§ WHAT IS REQUIRED
From the entries provided below, copy each line that contains the word "lines".

>>>

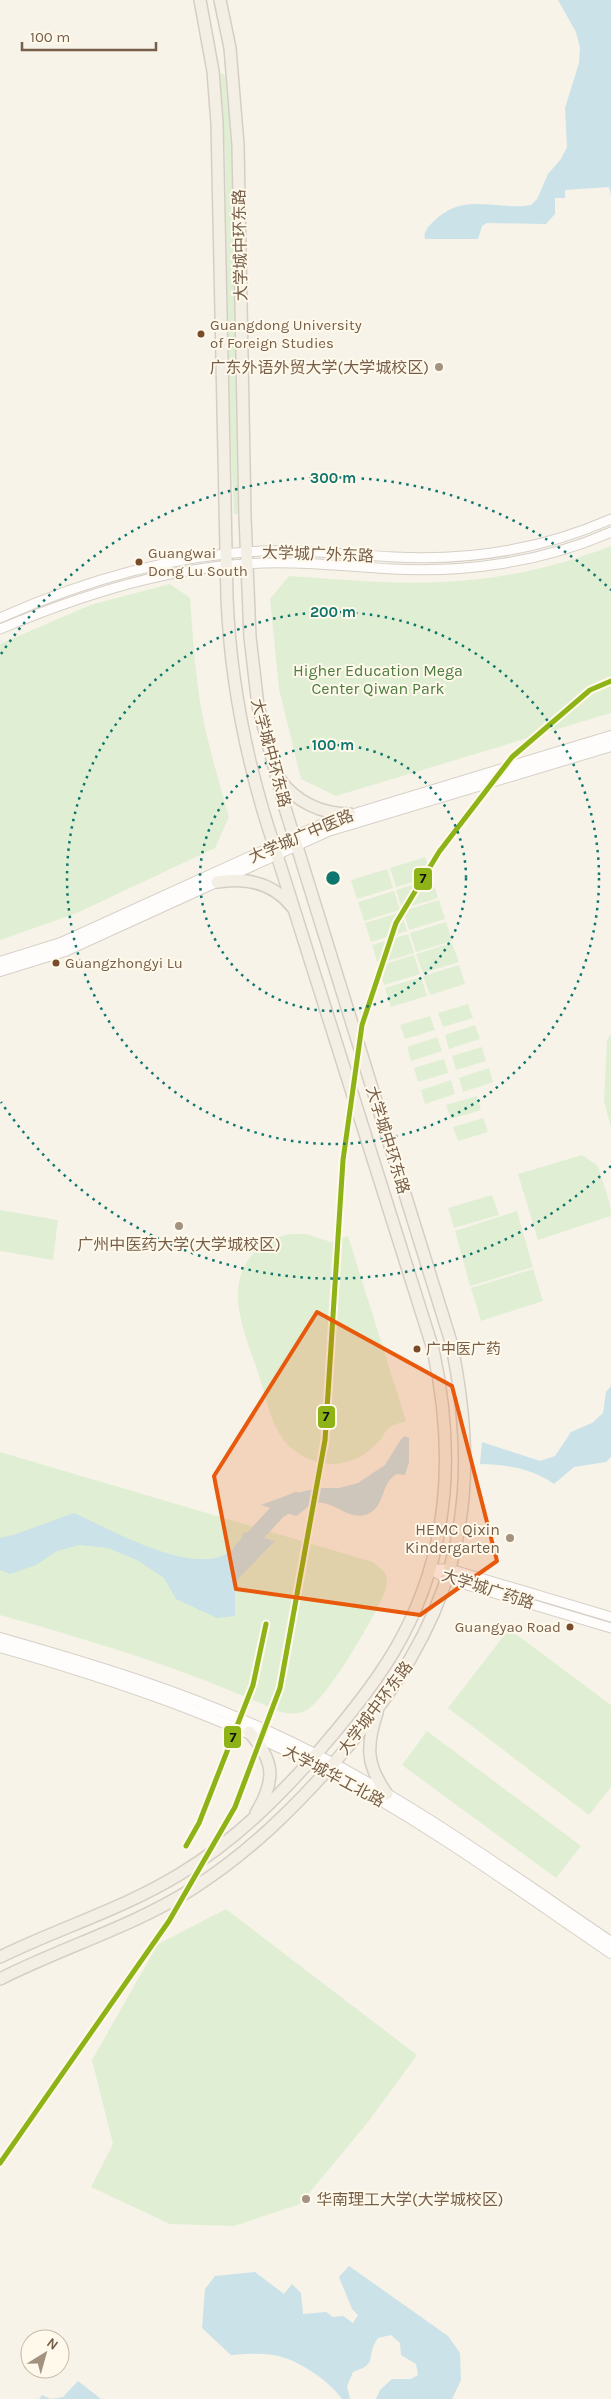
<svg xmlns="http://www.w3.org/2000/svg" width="611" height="2399" viewBox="0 0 611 2399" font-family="Karla,'Noto Sans SC',sans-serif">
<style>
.green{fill:#e0efd3}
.water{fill:#cae2e8}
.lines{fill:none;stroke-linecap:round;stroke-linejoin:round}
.river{stroke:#cae2e8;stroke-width:16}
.tertiary-casing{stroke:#d6cfc6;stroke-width:11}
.secondary-casing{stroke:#d7d0c7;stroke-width:12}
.primary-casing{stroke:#d6cec5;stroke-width:14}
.tertiary{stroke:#fefdfc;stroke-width:9}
.secondary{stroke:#fefdfc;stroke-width:10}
.primary{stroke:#f3efe4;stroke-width:11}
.metro-1-casing{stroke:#fff9eb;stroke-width:9}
.metro-1{stroke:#8db316;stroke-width:5}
.marked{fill:#e8590c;fill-opacity:0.2;stroke:#e8590c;stroke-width:4;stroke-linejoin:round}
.ring{fill:none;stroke:#0f766e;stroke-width:2.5;stroke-dasharray:2.5 5}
.bus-dot{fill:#7a4b2a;stroke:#fff9eb;stroke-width:2}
.poi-dot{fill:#a39280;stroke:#fff9eb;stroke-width:2}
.labels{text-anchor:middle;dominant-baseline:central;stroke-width:4;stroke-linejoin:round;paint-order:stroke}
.bus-label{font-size:15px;fill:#765e48;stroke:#fff9eb;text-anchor:start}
.street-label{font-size:16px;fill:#765e48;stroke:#fff9eb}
.poi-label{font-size:16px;fill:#765e48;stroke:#fff9eb;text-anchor:end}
.park-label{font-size:16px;fill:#4b7d40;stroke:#fff9eb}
.centre{fill:#0f766e;stroke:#fff9eb;stroke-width:2.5}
.ring-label{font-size:15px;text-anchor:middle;font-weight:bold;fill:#0f766e;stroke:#fff9eb;stroke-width:4;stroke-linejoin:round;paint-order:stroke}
.line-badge{stroke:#fff9eb;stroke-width:2}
.pale-badge-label{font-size:14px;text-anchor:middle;font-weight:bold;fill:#111}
</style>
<rect width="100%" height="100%" fill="#f7f3e9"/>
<!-- green -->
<g class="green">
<path d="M222,73L225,76L233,150L240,514H234L229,404L225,151L219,76Z"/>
<path d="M611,546V713L336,796L301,779L279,689L270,599L289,576C339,579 390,585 441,582C499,580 557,567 611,546Z"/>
<path d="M170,584L190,598C193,636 195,675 202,713C209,748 219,782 229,817L215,848L77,913L0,940V644L90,605Z"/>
<path d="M425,857L432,876L396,887L390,868Z"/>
<path d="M387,869L393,888L357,899L351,880Z"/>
<path d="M432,879L438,898L402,909L396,890Z"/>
<path d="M394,891L400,910L364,921L358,902Z"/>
<path d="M439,900L445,919L409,930L403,911Z"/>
<path d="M401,912L407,931L371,942L365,923Z"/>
<path d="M446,922L452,941L416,952L410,933Z"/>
<path d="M408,934L414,953L378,964L372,945Z"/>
<path d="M452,943L459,962L423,973L416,954Z"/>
<path d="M414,955L420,974L384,985L378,966Z"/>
<path d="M459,965L465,984L430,995L423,976Z"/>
<path d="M421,977L427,996L391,1007L385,988Z"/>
<path d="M468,1004L473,1018L443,1027L438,1013Z"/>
<path d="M430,1016L435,1030L405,1039L400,1025Z"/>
<path d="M475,1025L480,1039L449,1049L445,1035Z"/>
<path d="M611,1034V1128L604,1101L607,1040Z"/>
<path d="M437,1037L442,1051L411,1061L407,1047Z"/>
<path d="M482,1047L486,1061L456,1070L452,1056Z"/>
<path d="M444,1059L448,1073L418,1082L414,1068Z"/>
<path d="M489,1068L493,1082L463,1092L459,1078Z"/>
<path d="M451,1080L455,1094L425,1104L421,1090Z"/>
<path d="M477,1096L481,1110L451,1119L446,1105Z"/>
<path d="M483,1118L488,1132L458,1141L453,1127Z"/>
<path d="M582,1155L598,1166C602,1183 611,1199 611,1216L538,1240L518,1174Z"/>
<path d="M492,1195L499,1215L454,1228L448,1208Z"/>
<path d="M0,1210L58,1220L53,1260L0,1251Z"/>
<path d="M517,1211L533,1267L470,1286L455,1231Z"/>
<path d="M290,1234H307L331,1242L348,1236L406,1421C402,1423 392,1424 389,1428C385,1431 383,1437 380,1440C369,1454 352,1463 334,1464C316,1464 298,1456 286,1443C271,1425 266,1398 259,1376C247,1337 221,1288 254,1253C264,1243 276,1237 290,1234Z"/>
<path d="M533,1269L543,1301L481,1321L471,1288Z"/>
<path d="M0,1452L373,1562L385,1573C387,1578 388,1582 386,1588C379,1611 327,1699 307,1710C297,1715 287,1714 277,1711C187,1669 95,1642 0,1615Z"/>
<path d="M509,1629L611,1705V1787L589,1815L448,1708Z"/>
<path d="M427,1731L581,1846L556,1878L402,1765Z"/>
<path d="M226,1909L417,2055L368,2122L300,2204L234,2226L170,2224L91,2187L113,2144L92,2060L158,1944Z"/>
</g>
<!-- water -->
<g class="water">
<path d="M558,0H611V195L609,187L565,190V198H555V214L546,224L487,223L482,226L478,239H425C423,232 428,227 433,222C464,191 494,211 531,205L537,199L548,174L561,159L567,147L565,108L579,63L580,48L576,32Z"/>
<path d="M611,1386V1457L606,1462L574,1467L554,1484C531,1468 508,1465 480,1464L482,1442L540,1461L555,1456L571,1432L592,1423L603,1413L606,1392Z"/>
<path d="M405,1436L409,1438V1462L405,1475L397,1474C380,1483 386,1506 368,1514C348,1522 335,1500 316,1503C307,1505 303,1512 296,1516L261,1505L288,1495L318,1488H339L358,1483L385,1465L401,1439Z"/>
<path d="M74,1513C111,1529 202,1584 237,1546C240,1542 242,1536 244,1532L275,1541L238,1579L235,1592V1616L217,1618L176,1599L164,1578L137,1560L108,1548L79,1545L57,1551L36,1565L10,1574L0,1570V1538L16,1534Z"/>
<path d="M349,2266L448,2336L460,2353L461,2380L452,2399H376L380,2390L392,2379H411L418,2375L416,2364L401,2355L400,2343L391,2335L378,2338C364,2358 380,2363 353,2372L347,2386L350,2399H342C331,2383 304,2364 285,2358C268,2352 248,2354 231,2355L202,2328L205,2289L215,2276L255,2272L284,2294L292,2284L301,2293L303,2314L326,2312L333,2317L343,2316L353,2323L358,2315L352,2309L339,2277Z"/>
<path d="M78,2381L101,2399H39L42,2395L51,2399L63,2397Z"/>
</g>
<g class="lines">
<!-- river -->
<path class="river" d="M241,1551L278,1511L296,1500"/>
<defs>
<g id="tertiary">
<path d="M0,618C81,582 172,555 262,551C306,549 350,555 394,557C468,561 543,549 611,519"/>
<path d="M0,629C84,594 171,566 263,563C306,561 349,567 392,569C466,573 543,562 611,532"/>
<path d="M430,1569L447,1579L611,1628"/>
<path d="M430,1569H450L611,1617"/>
</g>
<g id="secondary">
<path d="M0,962L61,943L325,823L611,736"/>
<path d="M0,971L65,951L328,831L611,746"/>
<path d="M0,1638C91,1664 181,1691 267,1731C390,1786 500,1867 611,1942"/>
<path d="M0,1647C110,1678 216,1714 318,1766C421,1818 515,1888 611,1953"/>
</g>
<g id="primary">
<path d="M279,778C295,802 322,814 350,814"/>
<path d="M217,882C247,877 274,883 293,908"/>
<path d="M377,1713C366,1746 366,1765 387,1794"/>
<path d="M249,1732C275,1761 276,1780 256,1813"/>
<path d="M0,1957C59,1928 123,1909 180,1874C236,1840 281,1795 324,1745C349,1716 373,1686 393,1653C450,1558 456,1455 433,1349L264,814C243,743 230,673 227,598L217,123L213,71L200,0"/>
<path d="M0,1979C63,1947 132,1927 192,1889C249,1853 295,1807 339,1757C452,1625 487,1514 451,1342L285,808L258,706L250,637L245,516L238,145L230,48L220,0"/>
</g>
</defs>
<!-- tertiary casing -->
<use href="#tertiary" class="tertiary-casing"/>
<!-- secondary casing -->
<use href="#secondary" class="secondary-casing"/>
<!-- primary casing -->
<use href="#primary" class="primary-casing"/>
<!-- tertiary -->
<use href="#tertiary" class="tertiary"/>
<!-- secondary -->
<use href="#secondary" class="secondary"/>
<!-- primary -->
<use href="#primary" class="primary"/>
<defs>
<g id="metro-1">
<path d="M186,1846L199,1823L253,1685L266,1624"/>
<path d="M0,2163L169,1921L235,1807L280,1688L325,1440L343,1160L362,1025L396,923L439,852L512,757L590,690L611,681"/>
</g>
</defs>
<!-- metro-1 casing -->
<use href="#metro-1" class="metro-1-casing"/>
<!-- metro-1 -->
<use href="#metro-1" class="metro-1"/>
</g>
<!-- marked area -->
<path class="marked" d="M317,1312L452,1386L497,1561L420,1615L236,1589L214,1476Z"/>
<!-- distance rings -->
<g class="ring">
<circle cx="333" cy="878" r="133"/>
<circle cx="333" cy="878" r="266"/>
<path d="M611 1166A400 400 0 0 1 1 1102M1 654A400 400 0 0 1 611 590"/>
</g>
<!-- markers -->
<g class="bus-dot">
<circle cx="201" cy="334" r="4.5"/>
<circle cx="139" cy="562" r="4.5"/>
<circle cx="56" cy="963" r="4.5"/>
<circle cx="417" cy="1349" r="4.5"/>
<circle cx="570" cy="1627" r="4.5"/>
</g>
<g class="poi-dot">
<circle cx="439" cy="367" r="5"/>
<circle cx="179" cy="1226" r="5"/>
<circle cx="510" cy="1538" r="5"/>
<circle cx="306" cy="2199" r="5"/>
</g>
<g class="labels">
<!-- bus labels -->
<g class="bus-label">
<text x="210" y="325">Guangdong University<tspan x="210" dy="18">of Foreign Studies</tspan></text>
<text x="148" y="553">Guangwai<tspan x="148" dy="18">Dong Lu South</tspan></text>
<text x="65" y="963">Guangzhongyi Lu</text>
<text x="426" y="1349">广中医广药</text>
<text x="561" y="1627" text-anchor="end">Guangyao Road</text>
</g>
<!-- street labels -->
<g class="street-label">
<text transform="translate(240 245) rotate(-91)">大学城中环东路</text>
<text transform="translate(318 554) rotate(2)">大学城广外东路</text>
<text transform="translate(271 753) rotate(75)">大学城中环东路</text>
<text transform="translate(301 836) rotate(-23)">大学城广中医路</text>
<text transform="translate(388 1140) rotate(73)">大学城中环东路</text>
<text transform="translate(488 1589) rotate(18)">大学城广药路</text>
<text transform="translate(375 1708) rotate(-53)">大学城中环东路</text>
<text transform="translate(334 1776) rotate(28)">大学城华工北路</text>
</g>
<!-- poi labels -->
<g class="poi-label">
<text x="429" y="367">广东外语外贸大学(大学城校区)</text>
<text x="179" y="1244" text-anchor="middle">广州中医药大学(大学城校区)</text>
<text x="500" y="1529">HEMC Qixin<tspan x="500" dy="18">Kindergarten</tspan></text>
<text x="316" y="2199" text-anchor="start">华南理工大学(大学城校区)</text>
</g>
<!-- park labels -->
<g class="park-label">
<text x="378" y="670">Higher Education Mega<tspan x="378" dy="18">Center Qiwan Park</tspan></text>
</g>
</g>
<circle cx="333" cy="878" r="8" class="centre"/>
<g class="ring-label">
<text x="333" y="483">300 m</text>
<text x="333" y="617">200 m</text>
<text x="333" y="750">100 m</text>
</g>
<g class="line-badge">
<rect x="413" y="867" width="20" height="24" rx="5" fill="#8db316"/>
<rect x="317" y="1405" width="19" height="24" rx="5" fill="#8db316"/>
<rect x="223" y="1725" width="19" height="24" rx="5" fill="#8db316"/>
</g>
<g class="pale-badge-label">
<text x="423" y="883">7</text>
<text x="326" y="1421">7</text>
<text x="233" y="1742">7</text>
</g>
<!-- north arrow -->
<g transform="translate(45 2354) rotate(37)"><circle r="24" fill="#fff9eb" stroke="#c8bbaa"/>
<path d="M0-4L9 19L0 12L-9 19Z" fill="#a39280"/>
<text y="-8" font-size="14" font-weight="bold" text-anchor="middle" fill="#765e48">N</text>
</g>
<!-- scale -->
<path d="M22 42v8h134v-8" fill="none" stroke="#765e48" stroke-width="2.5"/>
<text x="30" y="42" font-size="15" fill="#765e48" stroke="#fff9eb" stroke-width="4" paint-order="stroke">100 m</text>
</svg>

<<<

§ TASK RESULT
.lines{fill:none;stroke-linecap:round;stroke-linejoin:round}
<g class="lines">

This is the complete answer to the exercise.